Abstract : This article aims to examine the Korean connective -ko, which is generally considered an equivalent of the French connective et. The connective ‑ko is semantically polyvalent, having several interpretations such as enumeration, temporal succession, simultaneity, causality, and manner. In this article, we examine the expression of “manner” by the connective -ko on the hypothesis that such interpretation is derived from the temporal function of simultaneity of -ko. We introduce two main functions of -ko, temporal connection and simple connection by contiguity and then show how the temporal function interacts with the aspectual properties of propositions connected by -ko to generate the interpretation of manner.

 

Gabriel Thiberge, Flora Badin & Loïc Liégeois: French partial interrogatives: a microdiachronic corpus study of variation and new perspectives in a refined pragmatics framework [Les interrogatives partielles en français : étude de corpus en microdiachronie sur la variation et nouvelles perspectives en pragmatique enrichie] (p. 179)

Résumé : Dans cet article nous présentons et analysons des données du corpus ESLO de français oral, constitué pendant deux périodes temporelles (1960-2010), permettant une exploration en profondeur des interrogatives partielles du français, dans une perspective de sociolinguistique enrichie.
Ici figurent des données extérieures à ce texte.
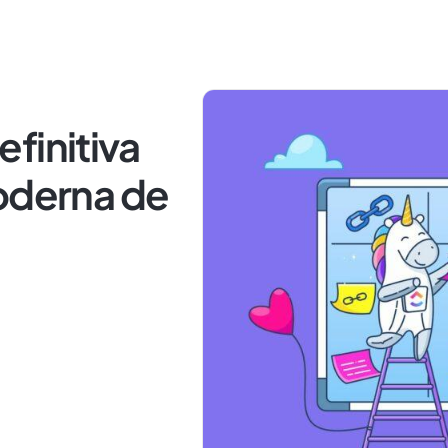
finitiva
moderna de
Grâce à une méthodologie originale d’extraction des données, nous avons pu constituer différents sous-corpus en fonction de l’âge des francophones, du contexte interactionnel et de la période temporelle. La combinaison de toutes ces données et l’analyse de fréquences brutes aussi bien que de modèles bayésiens apporte une lumière nouvelle sur la variation disponible aux locuteurs natifs et locutrices natives du français, quant à leur manière de former une interrogative partielle (position de l’élément interrogatif, inversion verbe-sujet, locution figée “est-ce que”). Cette variation a évolué au cours du 20ème siècle, et autant le groupe social (âge) du locuteur que les caractéristiques projetées sur le contexte interactionnel se combinent de diverses manières pour influer sur le type d’interrogative partielle produite.

Abstract : In this paper we report and analyse data from the ESLO corpus of oral French, constituted during two time periods (1960-2010), allowing for an in-depth exploration of French partial interrogatives under a refined sociolinguistic perspective. With an original methodology for extracting the data we were able to create several subcorpora based on age of the speakers, interactive context and time period. The combination of all the data and the use of raw frequencies as well as Bayesian modeling shed new light on the variation available to French native speakers as to how they can structure a partial interrogative (position of the interrogative element, verb-subject inversion, “est-ce que” idiom). This variation has evolved throughout the 20th century, and both the social group (age) of the speaker and perceived characteristics of the context of interaction combine in different ways to weigh on what type of partial interrogative people will use.